| EXERCISE AIM |
Quote all of the data exactly as given. Skip every picture it contains.

| SUPPLIED INFORMATION |
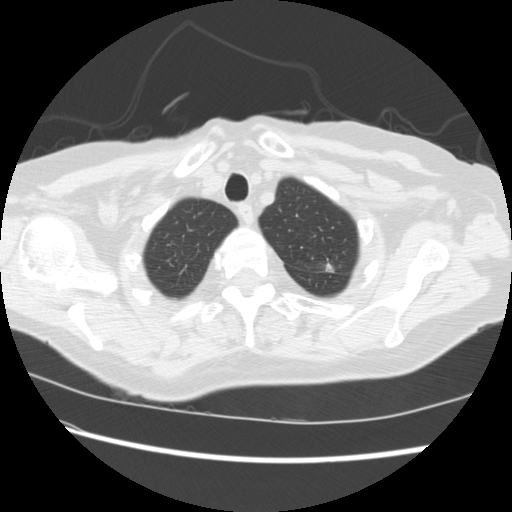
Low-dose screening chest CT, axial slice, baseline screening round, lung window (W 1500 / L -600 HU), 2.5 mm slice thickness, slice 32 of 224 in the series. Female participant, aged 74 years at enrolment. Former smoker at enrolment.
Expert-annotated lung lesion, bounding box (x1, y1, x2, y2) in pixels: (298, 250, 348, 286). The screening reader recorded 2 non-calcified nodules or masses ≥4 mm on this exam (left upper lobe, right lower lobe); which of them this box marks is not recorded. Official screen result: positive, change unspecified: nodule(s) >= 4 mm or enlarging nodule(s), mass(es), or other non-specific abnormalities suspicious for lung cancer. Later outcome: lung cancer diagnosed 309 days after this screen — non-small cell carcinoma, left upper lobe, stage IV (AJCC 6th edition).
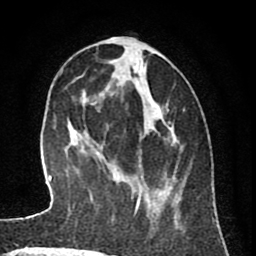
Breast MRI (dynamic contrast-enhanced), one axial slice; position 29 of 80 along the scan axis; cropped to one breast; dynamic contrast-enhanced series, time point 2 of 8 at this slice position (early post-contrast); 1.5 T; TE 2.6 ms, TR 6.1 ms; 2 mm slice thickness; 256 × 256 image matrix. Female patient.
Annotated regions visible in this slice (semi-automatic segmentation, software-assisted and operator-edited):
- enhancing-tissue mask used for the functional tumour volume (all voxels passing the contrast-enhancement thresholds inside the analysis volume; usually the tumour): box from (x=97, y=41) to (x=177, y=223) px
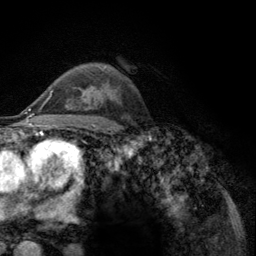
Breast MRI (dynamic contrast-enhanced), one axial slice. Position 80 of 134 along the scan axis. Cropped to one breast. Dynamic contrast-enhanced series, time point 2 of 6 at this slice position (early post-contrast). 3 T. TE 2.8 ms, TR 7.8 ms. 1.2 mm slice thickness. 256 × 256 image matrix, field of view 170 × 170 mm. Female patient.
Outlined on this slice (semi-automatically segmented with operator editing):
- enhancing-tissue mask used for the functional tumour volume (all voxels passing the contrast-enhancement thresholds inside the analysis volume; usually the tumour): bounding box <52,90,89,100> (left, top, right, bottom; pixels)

| FINISHED EXERCISE |
Low-dose screening chest CT, axial slice, baseline screening round, lung window (W 1500 / L -600 HU), 2.5 mm slice thickness, slice 32 of 224 in the series. Female participant, aged 74 years at enrolment. Former smoker at enrolment.
Expert-annotated lung lesion, bounding box (x1, y1, x2, y2) in pixels: (298, 250, 348, 286). The screening reader recorded 2 non-calcified nodules or masses ≥4 mm on this exam (left upper lobe, right lower lobe); which of them this box marks is not recorded. Official screen result: positive, change unspecified: nodule(s) >= 4 mm or enlarging nodule(s), mass(es), or other non-specific abnormalities suspicious for lung cancer. Later outcome: lung cancer diagnosed 309 days after this screen — non-small cell carcinoma, left upper lobe, stage IV (AJCC 6th edition).
Breast MRI (dynamic contrast-enhanced), one axial slice; position 29 of 80 along the scan axis; cropped to one breast; dynamic contrast-enhanced series, time point 2 of 8 at this slice position (early post-contrast); 1.5 T; TE 2.6 ms, TR 6.1 ms; 2 mm slice thickness; 256 × 256 image matrix. Female patient.
Annotated regions visible in this slice (semi-automatic segmentation, software-assisted and operator-edited):
- enhancing-tissue mask used for the functional tumour volume (all voxels passing the contrast-enhancement thresholds inside the analysis volume; usually the tumour): box from (x=97, y=41) to (x=177, y=223) px
Breast MRI (dynamic contrast-enhanced), one axial slice. Position 80 of 134 along the scan axis. Cropped to one breast. Dynamic contrast-enhanced series, time point 2 of 6 at this slice position (early post-contrast). 3 T. TE 2.8 ms, TR 7.8 ms. 1.2 mm slice thickness. 256 × 256 image matrix, field of view 170 × 170 mm. Female patient.
Outlined on this slice (semi-automatically segmented with operator editing):
- enhancing-tissue mask used for the functional tumour volume (all voxels passing the contrast-enhancement thresholds inside the analysis volume; usually the tumour): bounding box <52,90,89,100> (left, top, right, bottom; pixels)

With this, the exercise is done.